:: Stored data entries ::
-.-.-

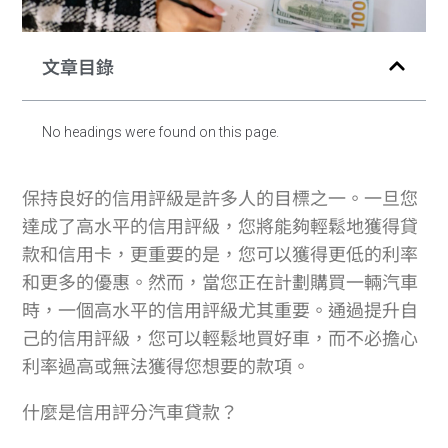
文章目錄
No headings were found on this page.
保持良好的信用評級是許多人的目標之一。一旦您
達成了高水平的信用評級，您將能夠輕鬆地獲得貸
款和信用卡，更重要的是，您可以獲得更低的利率
和更多的優惠。然而，當您正在計劃購買一輛汽車
時，一個高水平的信用評級尤其重要。通過提升自
己的信用評級，您可以輕鬆地買好車，而不必擔心
利率過高或無法獲得您想要的款項。
什麼是信用評分汽車貸款？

-.-.-

:: PROBLEM REQUIREMENTS ::
Output every entry verbatim. Pictures do not belong in the copy.

:: EXPECTED ANSWER ::
文章目錄
No headings were found on this page.
保持良好的信用評級是許多人的目標之一。一旦您
達成了高水平的信用評級，您將能夠輕鬆地獲得貸
款和信用卡，更重要的是，您可以獲得更低的利率
和更多的優惠。然而，當您正在計劃購買一輛汽車
時，一個高水平的信用評級尤其重要。通過提升自
己的信用評級，您可以輕鬆地買好車，而不必擔心
利率過高或無法獲得您想要的款項。
什麼是信用評分汽車貸款？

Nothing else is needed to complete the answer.